As you may already know, Initiative 933 (the "Property Fairness Act") probably will make it to the November ballot. I-933 is a property rights initiative that generally requires compensation for regulations that devalue private property.
Cities and counties had to go through exactly the same turmoil 11 years ago when Washington voters were presented with the same type of property rights legislation in the form of a referendum. Voters rejected that measure, but Oregon's recent passage of a similar initiative (Measure 37) has given property rights activists in Washington renewed hope. From my perspective as a city attorney, this is an unwise course.
The underlying concept of I-933, Oregon's Measure 37 and the 1995 referendum is the same: If a government regulation affects private property value or use, government (i.e., taxpayers) must reimburse the property owner for the loss. I-933 contains some narrow exceptions and takes the stance that property value or use will only be considered damaged if the burden of a regulation should be "in all fairness and justice borne by the public as a whole."

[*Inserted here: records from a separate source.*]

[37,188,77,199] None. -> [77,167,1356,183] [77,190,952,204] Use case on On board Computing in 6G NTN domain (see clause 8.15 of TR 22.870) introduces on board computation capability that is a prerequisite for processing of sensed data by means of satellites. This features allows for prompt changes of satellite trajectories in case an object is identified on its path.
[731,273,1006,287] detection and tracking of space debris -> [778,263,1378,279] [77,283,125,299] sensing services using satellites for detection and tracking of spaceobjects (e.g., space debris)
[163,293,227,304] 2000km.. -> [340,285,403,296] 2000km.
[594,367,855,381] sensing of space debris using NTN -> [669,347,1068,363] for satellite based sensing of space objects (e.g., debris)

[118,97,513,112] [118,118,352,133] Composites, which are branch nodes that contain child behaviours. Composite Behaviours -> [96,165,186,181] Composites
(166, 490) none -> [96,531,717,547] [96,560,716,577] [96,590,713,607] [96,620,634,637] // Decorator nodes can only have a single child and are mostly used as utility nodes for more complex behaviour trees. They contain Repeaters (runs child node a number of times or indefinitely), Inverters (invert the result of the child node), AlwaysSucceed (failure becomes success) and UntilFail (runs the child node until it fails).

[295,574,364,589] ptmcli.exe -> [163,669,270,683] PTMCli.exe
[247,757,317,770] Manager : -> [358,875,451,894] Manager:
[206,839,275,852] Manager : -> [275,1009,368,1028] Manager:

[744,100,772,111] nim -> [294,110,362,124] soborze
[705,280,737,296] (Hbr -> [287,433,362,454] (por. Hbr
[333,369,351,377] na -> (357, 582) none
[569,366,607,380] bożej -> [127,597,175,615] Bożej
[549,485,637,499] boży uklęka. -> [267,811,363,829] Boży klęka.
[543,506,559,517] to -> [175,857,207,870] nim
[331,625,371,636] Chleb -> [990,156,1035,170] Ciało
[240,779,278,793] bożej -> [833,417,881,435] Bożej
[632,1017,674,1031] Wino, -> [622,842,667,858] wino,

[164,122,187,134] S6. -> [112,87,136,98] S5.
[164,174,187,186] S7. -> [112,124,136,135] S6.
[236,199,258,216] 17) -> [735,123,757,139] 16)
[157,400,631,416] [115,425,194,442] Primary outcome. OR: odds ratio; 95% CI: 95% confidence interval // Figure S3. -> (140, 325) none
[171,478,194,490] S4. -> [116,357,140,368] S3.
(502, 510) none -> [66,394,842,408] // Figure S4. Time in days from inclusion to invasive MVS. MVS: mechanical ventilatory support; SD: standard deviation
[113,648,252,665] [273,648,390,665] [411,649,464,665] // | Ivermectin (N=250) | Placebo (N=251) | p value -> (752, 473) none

On its surface, this limitation resembles current takings and due process jurisprudence, but the initiative includes components defining "damaging the use or value" of property and other provisions that go much farther. The first defining subpart of "damaging the use or value" takes a big swipe at the zoning authority of government agencies, most directly at cities and counties. It would provide compensation for property devaluation caused by regulations "prohibiting or restricting any use or size, scope, or intensity of any use legally existing or permitted as of January 1, 1996."
In short, I-933 would not apply only to newly enacted restrictions. It would require compensation where "[a]n agency . . . decides to enforce or apply any ordinance, regulation, or rule" that comes within the subpart quoted above, i.e., ordinances that are as much as 10 years old that, if enforced, "would result in damaging the use or value of private property."
Suppose that the back of your home abuts a quiet, small convenience store. Suppose, too, that county zoning regulations used to allow convenience stores in your area, but in 1997 this changed when the county found your neighborhood incompatible with commercial use. As a result, the county adopted zoning amendments that prohibit commercial use, but existing uses such as the convenience store may continue to operate provided they do not expand in size or intensity.
Under I-933, if the convenience store owner wants to quadruple the size of her store and expand its hours from 12 hours a day to 24, the county must either allow the expansion and increase in hours or pay the convenience store owner for any reduction in property value resulting from a denial.
If you don't know much about the state of municipal finances in Washington, you may be thinking that under such post-I-933 circumstances your county will just pay off your neighbor and you don't have to worry about the convenience store. That's not going to happen. Cities and counties are going to do exactly what they were ready to do in 1995. They're going to adopt processes to waive regulations every time a hint of liability arises. In short, if the convenience store owner demands her expansion, your county won't be paying her $600,000 in property devaluation. The owner is going to be allowed to expand her convenience store.
The statistics from Oregon's similarly worded Measure 37 bear this out. Since Measure 37's adoption in 2004, property owners have filed more than 1,000 claims seeking more than $3 billion in damages. Ninety percent of the claims have resulted in waivers of regulations and 10 percent have been denied. No Oregon governmental entity has yet paid a dime for diminished property value.
In 1995, when Washington cities and counties were setting up waiver processes in anticipation of that year's property rights legislation, the idea was to have the waiver applicants pay for the costs of review. This keeps in line with the popular Washington credo that "growth should pay for growth" or, more cynically, "make developers pay for everything you can." That's not allowed under I-933, which would prohibit a government agency from charging a fee to cover the costs of waiving regulations in order to avoid I-933 liability.
The added bureaucratic costs don't stop there. Prior to adopting any regulation that could damage the use or value of property, the responsible government agency must document a detailed consideration of those property impacts, including less restrictive alternatives. Further, "property" is defined in the initiative to include any property interests protected by the due process and takings clauses of the state and federal constitutions. We're not just talking about real estate here.
The neighborhood convenience store example is actually fairly benign.
I-933 opponents assert much more extreme consequences. Their Web site is www.noon933.org. The Web site for the sponsors of I-933 is at www.propertyfairness.com.